2. **Spatio-Temporal Instruction-Tuning:** Aligns textual and spatio-temporal information through a lightweight alignment module, enhancing the model's ability to process complex spatio-temporal patterns.
**Evaluation:**
- **Zero-Shot Learning Scenarios:** UrbanGPT outperforms baselines in predicting spatio-temporal patterns in unseen regions and cities.
- **Supervised Learning Scenarios:** The model demonstrates enhanced long-term forecasting abilities and spatial semantic understanding.
- **Ablation Study:** Key components, such as the spatio-temporal encoder and regression layer, significantly impact the model's performance.
**Conclusion:**
UrbanGPT is a promising spatio-temporal LLM that generalizes well across diverse urban scenarios. Future work will focus on enhancing data diversity and improving interpretability.**UrbanGPT: Spatio-Temporal Large Language Models**
**Authors:** Zhonghang Li, Lianghao Xia, Jiahui Tang, Yong Xu, Lei Shi, Long Xia, Dawei Yin, Chao Huang
**Institution:** The University of Hong Kong, South China University of Technology, Baidu Inc.
**Project Page:** https://urban-gpt.github.io/
**GitHub:** https://github.com/HKUDS/UrbanGPT
**Abstract:**
Spatio-temporal prediction aims to forecast and gain insights into the dynamic nature of urban environments across time and space. Despite the development of neural network techniques for accurate predictions, data scarcity remains a significant challenge in practical urban sensing scenarios. To address this, the authors propose UrbanGPT, a spatio-temporal large language model (LLM) that integrates a spatio-temporal dependency encoder with the instruction-tuning paradigm. This integration enables LLMs to understand complex inter-dependencies across time and space, enhancing their predictive capabilities under data scarcity. Extensive experiments on various datasets demonstrate UrbanGPT's superior performance compared to state-of-the-art baselines, highlighting its potential in zero-shot spatio-temporal learning scenarios.
**Contributions:**
- UrbanGPT is the first attempt to develop a spatio-temporal LLM capable of predicting diverse urban phenomena across different datasets, especially under limited data conditions.
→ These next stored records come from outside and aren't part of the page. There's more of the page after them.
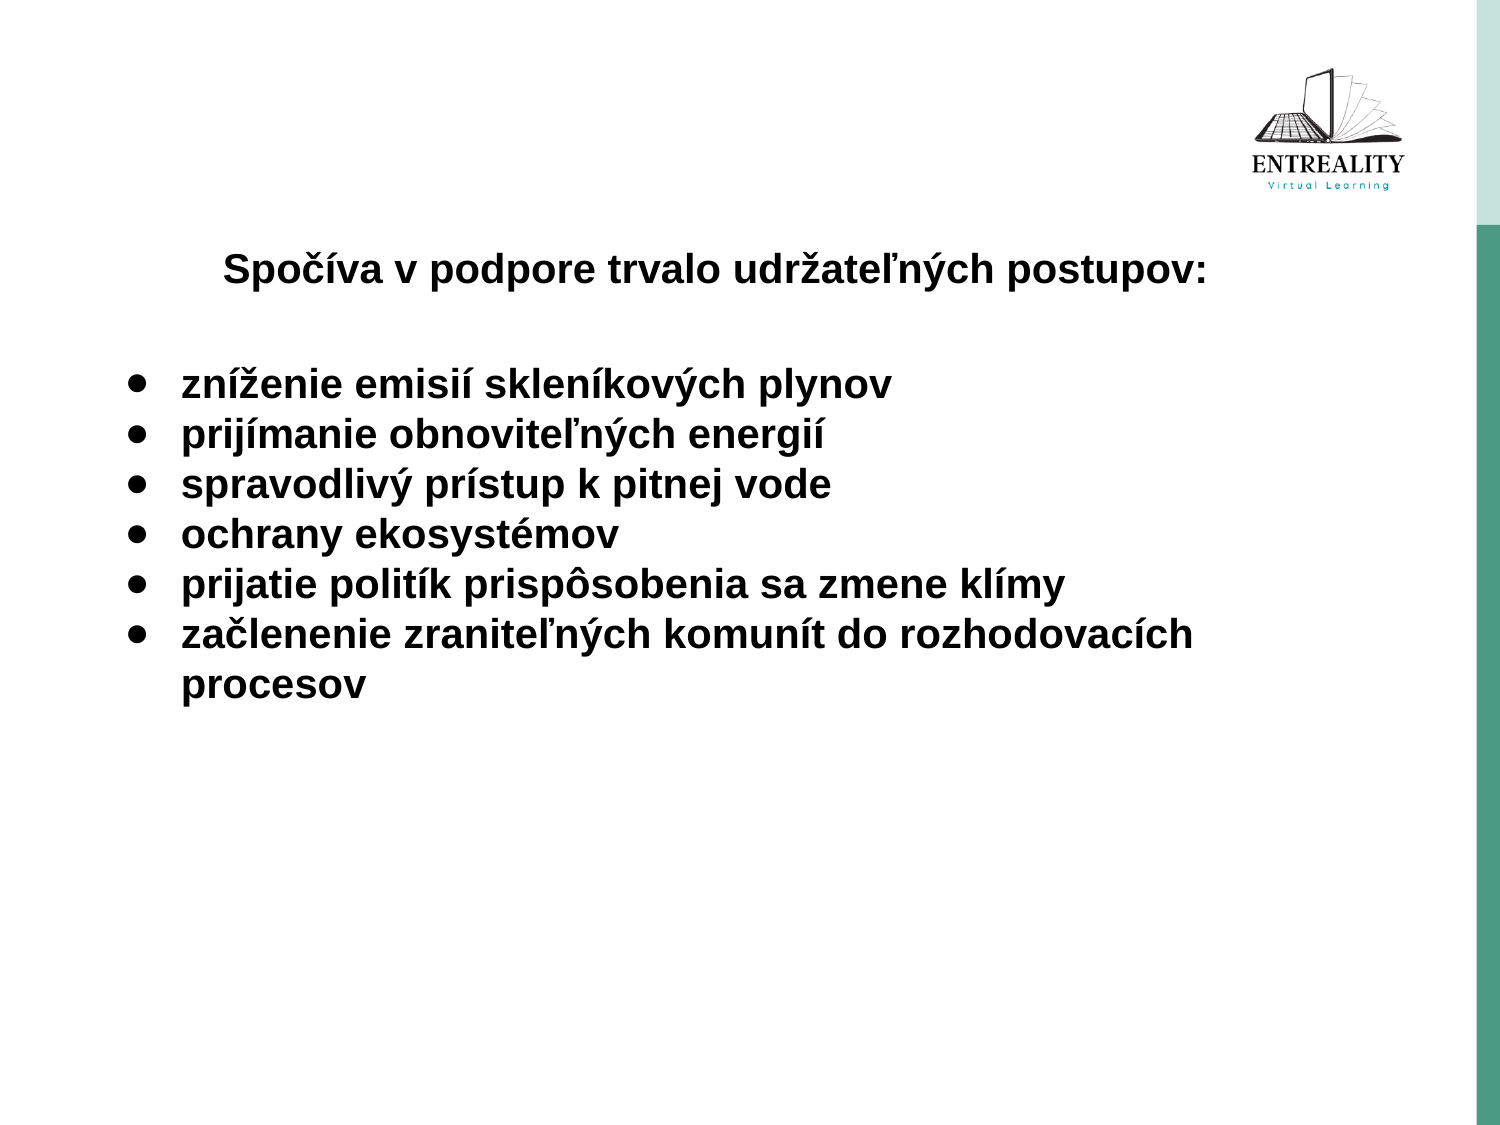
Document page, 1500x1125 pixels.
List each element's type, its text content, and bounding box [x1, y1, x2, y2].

picture [1198, 0, 1458, 259]
list Spočíva v podpore trvalo udržateľných postupov: zníženie emisií skleníkových plynov prijímanie obnoviteľných energií spravodlivý prístup k pitnej vode ochrany ekosystémov prijatie politík prispôsobenia sa zmene klímy začlenenie zraniteľných komunít do rozhodovacích procesov [90, 233, 1341, 1046]
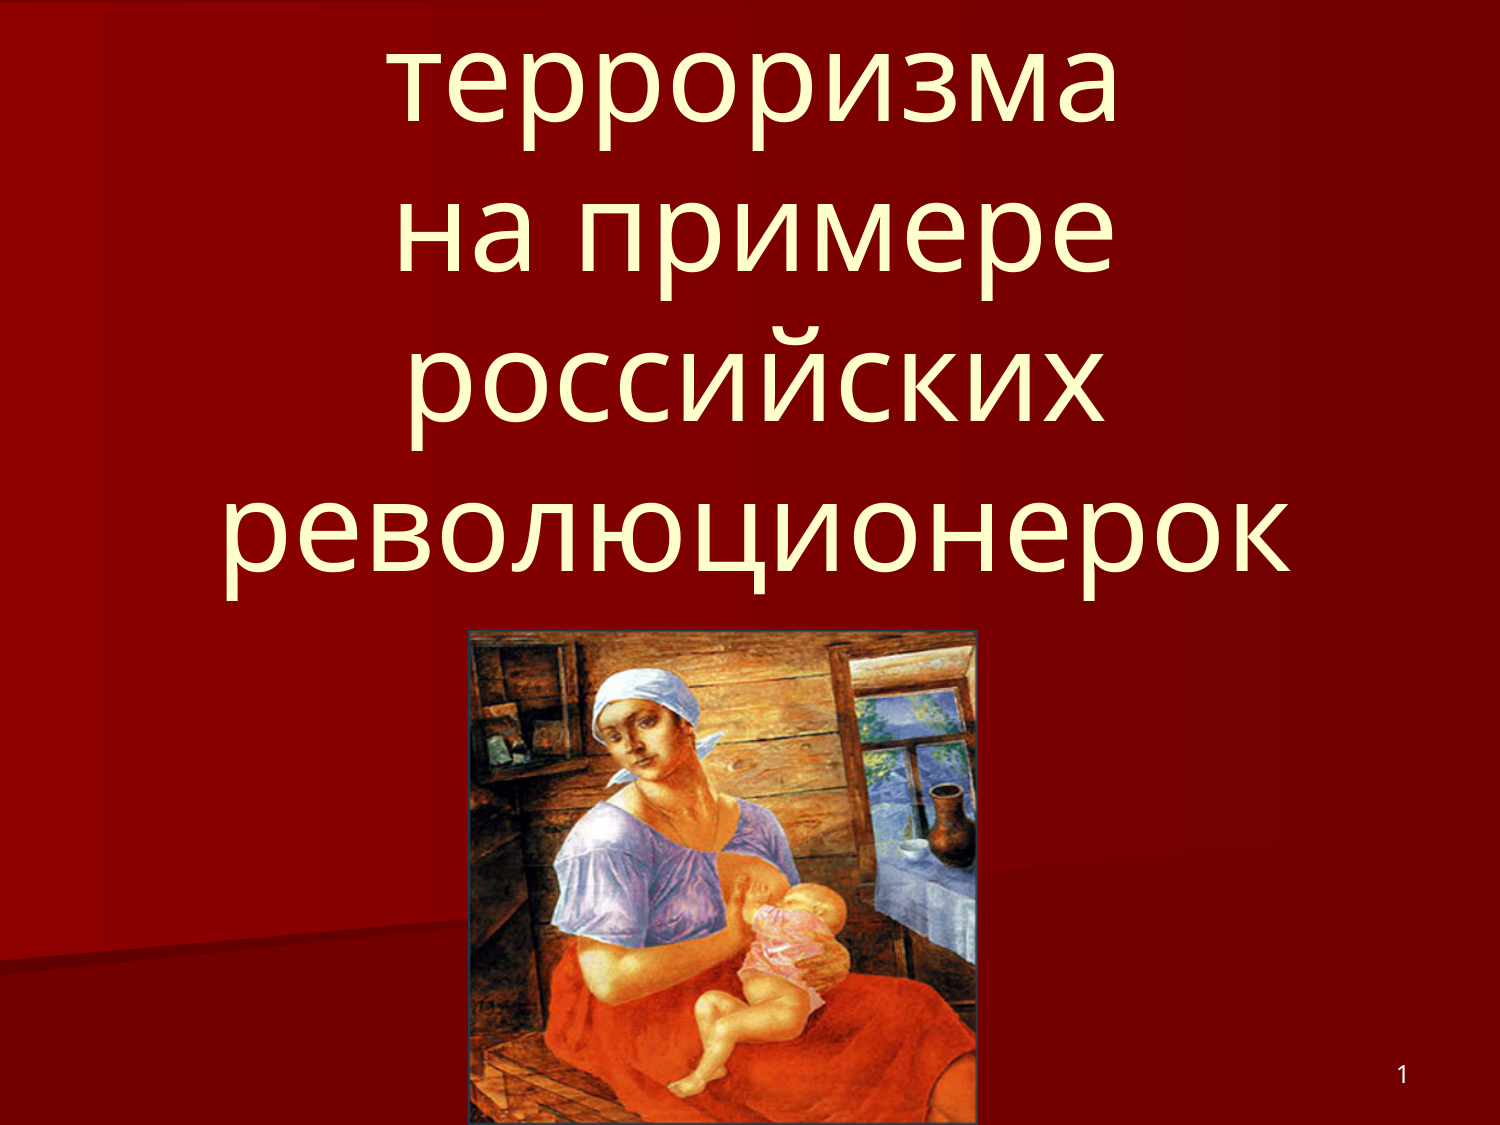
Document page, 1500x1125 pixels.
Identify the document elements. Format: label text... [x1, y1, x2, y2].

title Проблема истоков женского терроризма на примере российских революционерок [116, 468, 1393, 754]
picture [468, 630, 978, 1125]
slide_number 1 [1074, 1024, 1426, 1101]
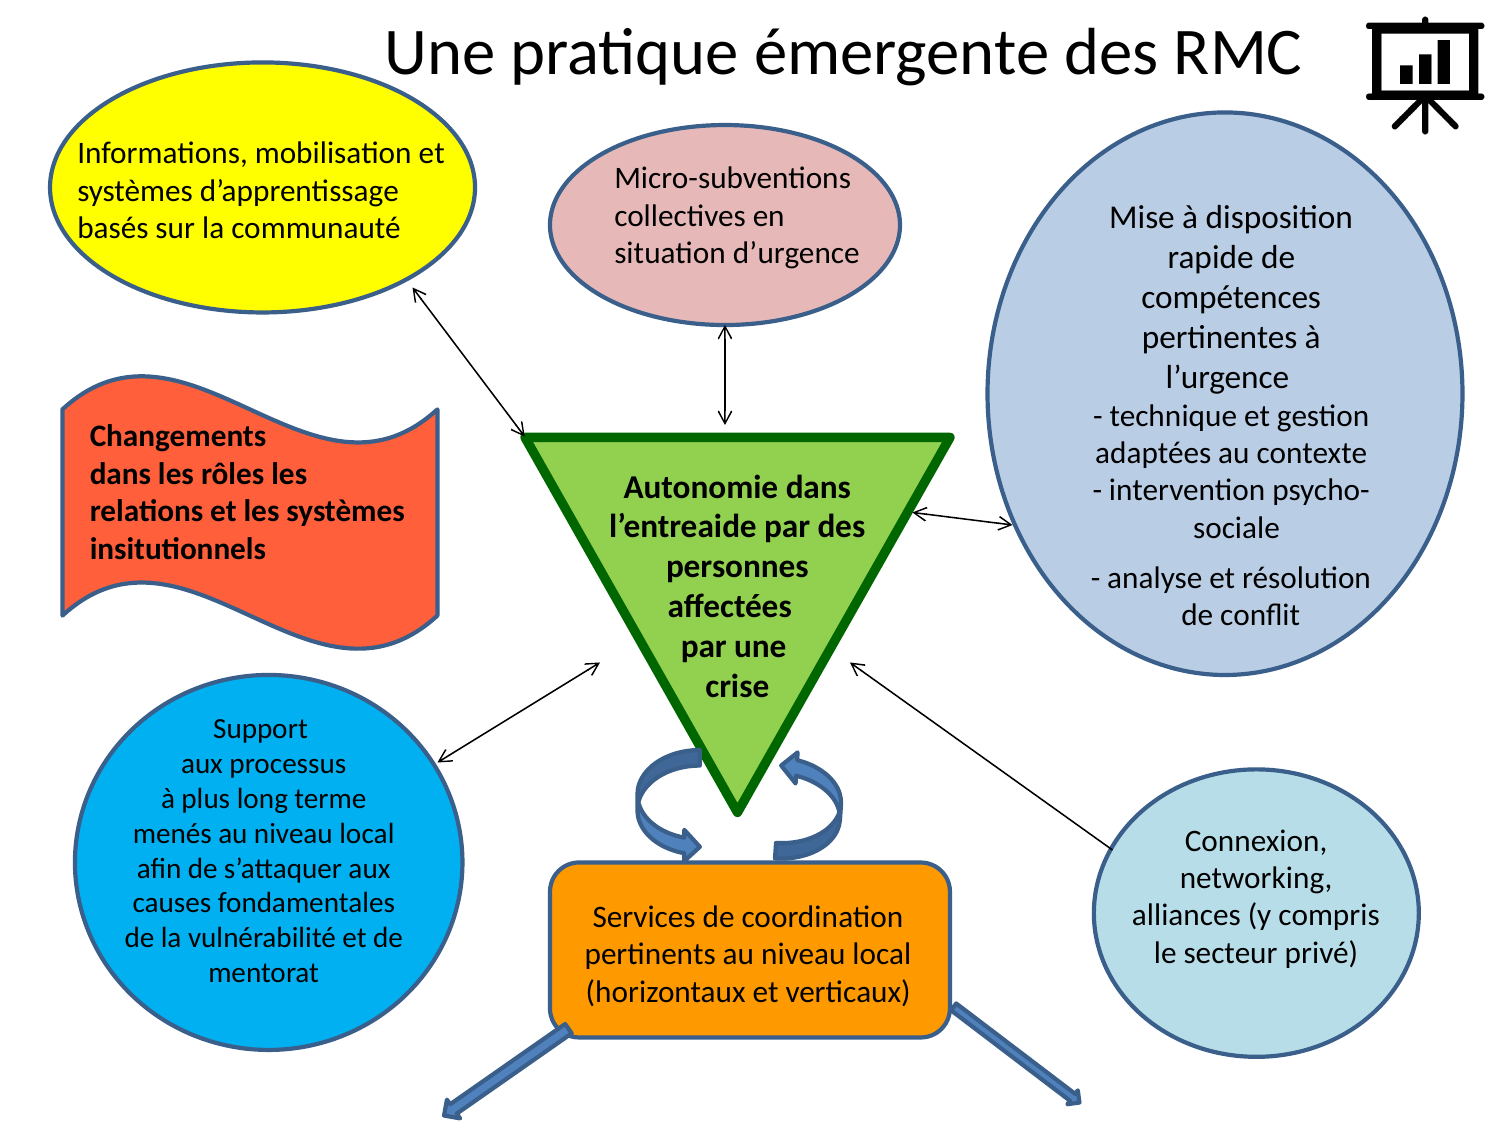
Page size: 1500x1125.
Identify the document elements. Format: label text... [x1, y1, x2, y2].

text_box Mise à disposition rapide de compétences pertinentes à l’urgence - technique et gestion adaptées au contexte - intervention psycho-sociale - analyse et résolution de conflit [1062, 187, 1400, 640]
text_box [635, 747, 702, 864]
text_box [849, 662, 1113, 851]
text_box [412, 287, 525, 437]
text_box [772, 750, 844, 861]
text_box [441, 1021, 574, 1121]
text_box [912, 512, 1013, 526]
text_box [948, 1001, 1082, 1107]
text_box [437, 662, 601, 763]
text_box Autonomie dans l’entreaide par des personnes affectées par une crise [587, 457, 888, 712]
text_box Micro-subventions collectives en situation d’urgence [599, 149, 888, 277]
text_box Connexion, networking, alliances (y compris le secteur privé) [1112, 812, 1400, 977]
picture [1349, 0, 1500, 151]
list Une pratique émergente des RMC [37, 0, 1500, 1088]
text_box Changements dans les rôles les relations et les systèmes insitutionnels [75, 408, 425, 573]
text_box Support aux processus à plus long terme menés au niveau local afin de s’attaquer aux causes fondamentales de la vulnérabilité et de mentorat [103, 701, 424, 1017]
text_box Informations, mobilisation et systèmes d’apprentissage basés sur la communauté [62, 124, 488, 252]
text_box Services de coordination pertinents au niveau local (horizontaux et verticaux) [554, 888, 943, 1016]
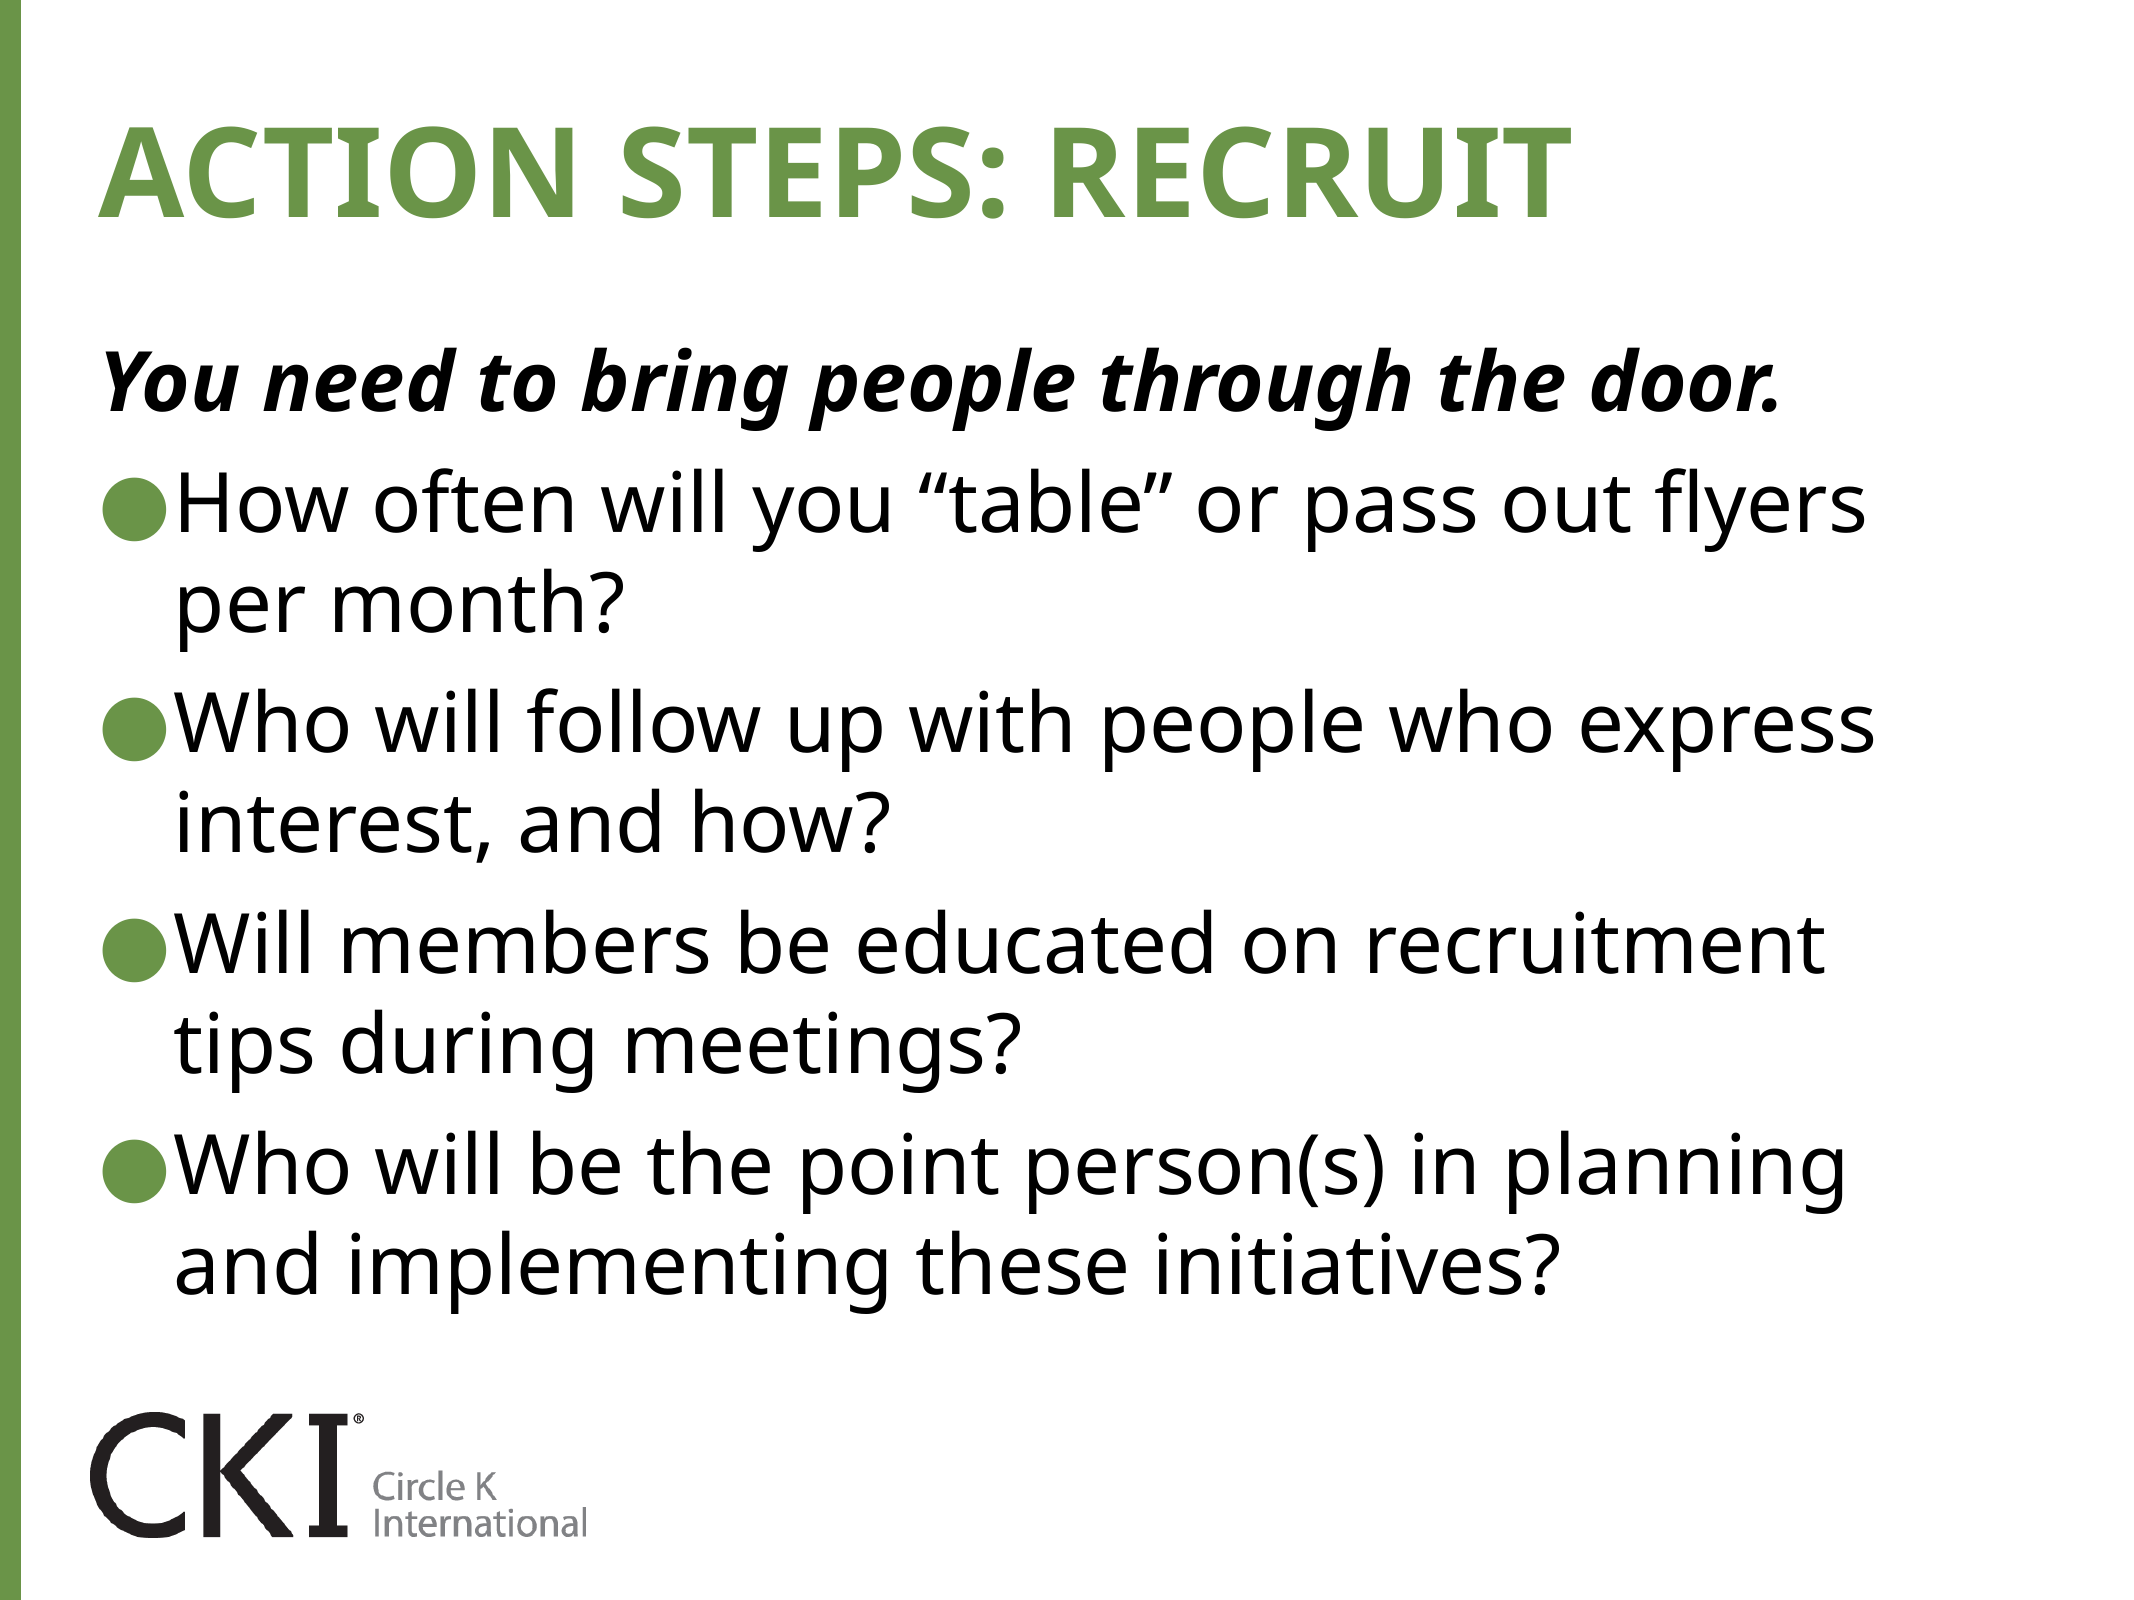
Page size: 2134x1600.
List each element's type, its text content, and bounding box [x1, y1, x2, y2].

- The model integrates a spatio-temporal dependency encoder and instruction-tuning, aligning spatio-temporal context with LLMs.
- Experiments on benchmark datasets show UrbanGPT's robust generalization capacity in zero-shot spatio-temporal learning.
**Key Components:**
1. **Spatio-Temporal Dependency Encoder:** Captures intricate temporal dynamics using a multi-level temporal convolutional network.
2. **Spatio-Temporal Instruction-Tuning:** Aligns textual and spatio-temporal information through a lightweight alignment module, enhancing the model's ability to process complex spatio-temporal patterns.
**Evaluation:**
- **Zero-Shot Learning Scenarios:** UrbanGPT outperforms baselines in predicting spatio-temporal patterns in unseen regions and cities.
- **Supervised Learning Scenarios:** The model demonstrates enhanced long-term forecasting abilities and spatial semantic understanding.
- **Ablation Study:** Key components, such as the spatio-temporal encoder and regression layer, significantly impact the model's performance.
**Conclusion:**
UrbanGPT is a promising spatio-temporal LLM that generalizes well across diverse urban scenarios. Future work will focus on enhancing data diversity and improving interpretability.